It would be irresponsible for any scientist to conduct human gene-editing studies in people, and a central registry of research plans should be set up to ensure transparency, World Health Organization experts said Tuesday.
After its first two-day meeting in Geneva, the WHO panel of gene-editing experts — which was established in December after a Chinese scientist said he had edited the genes of twin babies — said it had agreed on a framework for setting future standards.
It said a central registry of all human genome-editing research was needed "in order to create an open and transparent database of ongoing work," and asked the WHO to start setting up such a registry immediately.
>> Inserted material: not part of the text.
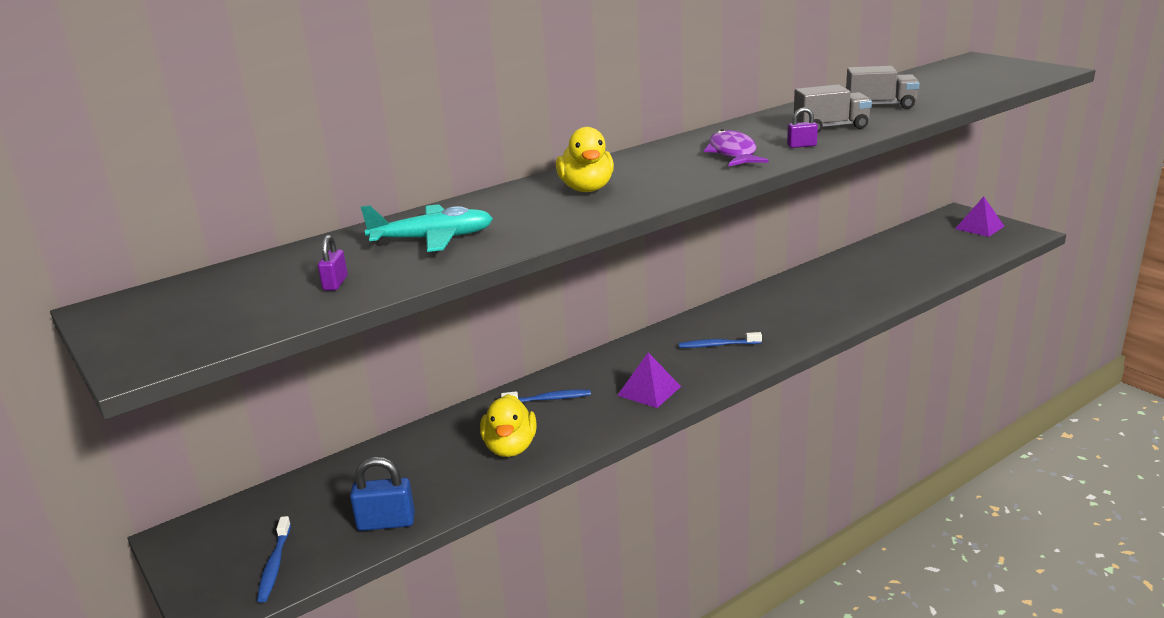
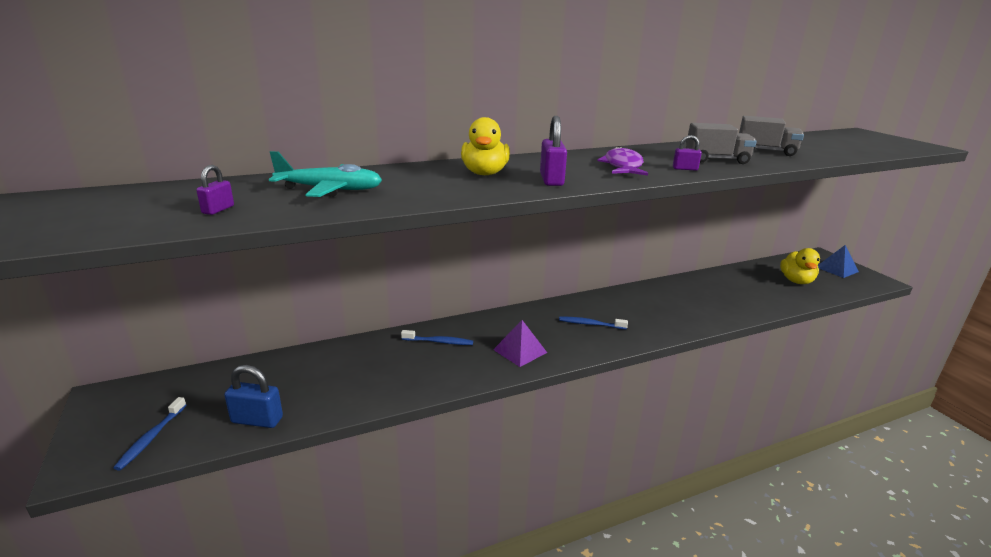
camera: 10 degrees right, 0 degrees up
yellow duck [480,394,537,457] -> yellow duck moved to [780,248,820,284]
purple pyramid [955,196,1004,237] -> blue pyramid [818,245,859,278]
none -> purple padlock [540,116,567,186]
"The committee will develop essential tools and guidance for all those working on this new technology to ensure maximum benefit and minimal risk to human health," Soumya Swamanathan, the WHO's chief scientist, said in a statement.
A Chinese scientist last year claimed to have edited the genes of twin baby girls.
News of the births prompted global condemnation, in part because it raised the ethical specter of so-called "designer babies" — in which embryos can be genetically modified to produce children with desirable traits.
Top scientists and ethicists from seven countries called last week for a global moratorium on gene editing of human eggs, sperm or embryos that would result in such genetically-altered babies — saying this "could have permanent and possibly harmful effects on the species."
The WHO panel's statement said any human gene-editing work should be done for research only, should not be done in human clinical trials, and should be conducted transparently.
"It is irresponsible at this time for anyone to proceed with clinical applications of human germline genome editing."
The WHO's director-general, Tedros Adhanom Ghebreyesus, welcomed the panel's initial plans. "Gene editing holds incredible promise for health, but it also poses some risks, both ethically and medically," he said in a statement.
The committee said it aims over the next two years to produce "a comprehensive governance framework" for national, local and international authorities to ensure human genome-editing science progresses within agreed ethical boundaries.